People photos with keypoints
──────
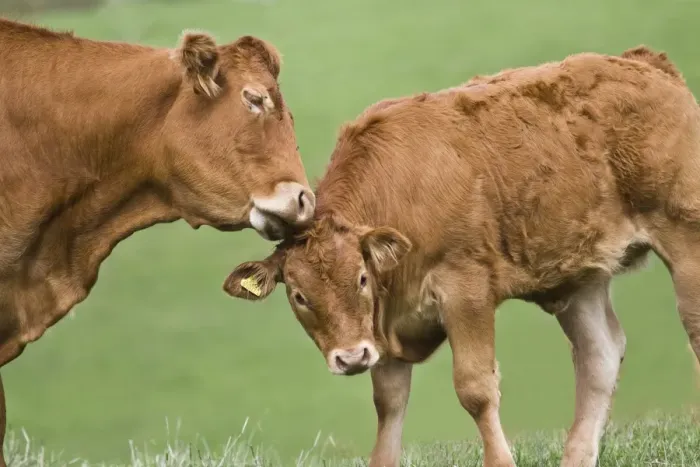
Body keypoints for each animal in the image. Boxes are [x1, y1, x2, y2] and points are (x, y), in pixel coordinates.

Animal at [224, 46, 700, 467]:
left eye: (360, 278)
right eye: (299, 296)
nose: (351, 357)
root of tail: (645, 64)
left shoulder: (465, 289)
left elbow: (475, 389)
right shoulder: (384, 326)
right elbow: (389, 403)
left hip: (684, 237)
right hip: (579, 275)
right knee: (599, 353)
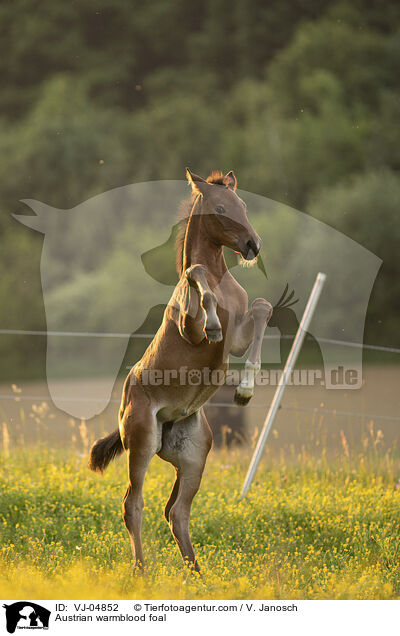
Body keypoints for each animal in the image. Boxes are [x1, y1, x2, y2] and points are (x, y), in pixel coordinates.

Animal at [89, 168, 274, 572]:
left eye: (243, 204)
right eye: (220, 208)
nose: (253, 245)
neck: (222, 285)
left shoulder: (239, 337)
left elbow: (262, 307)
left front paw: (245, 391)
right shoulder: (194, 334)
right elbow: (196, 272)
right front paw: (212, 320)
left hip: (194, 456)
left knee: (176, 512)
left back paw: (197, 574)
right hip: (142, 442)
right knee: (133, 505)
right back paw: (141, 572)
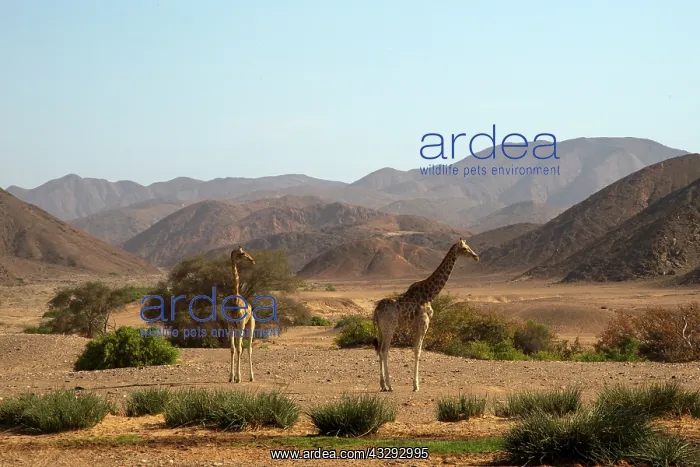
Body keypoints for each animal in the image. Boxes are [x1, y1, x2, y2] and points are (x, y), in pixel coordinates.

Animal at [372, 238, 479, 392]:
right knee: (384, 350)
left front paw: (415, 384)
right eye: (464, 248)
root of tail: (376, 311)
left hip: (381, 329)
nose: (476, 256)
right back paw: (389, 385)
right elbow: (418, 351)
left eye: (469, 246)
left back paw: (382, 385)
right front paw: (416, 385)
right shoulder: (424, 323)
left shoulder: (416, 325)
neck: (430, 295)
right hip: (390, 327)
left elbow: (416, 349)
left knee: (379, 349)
──────
• **Work required**
Scan the records above for the lines holding "left eye: (360, 278)" and "right knee: (599, 353)". Transcribe those two and every line between them word for word, and no others.

• **Solution for this problem**
left eye: (360, 278)
right eye: (299, 296)
nose: (351, 357)
root of tail: (645, 64)
left shoulder: (465, 289)
left elbow: (475, 389)
right shoulder: (384, 326)
right elbow: (389, 403)
left hip: (684, 237)
right hip: (579, 275)
right knee: (599, 353)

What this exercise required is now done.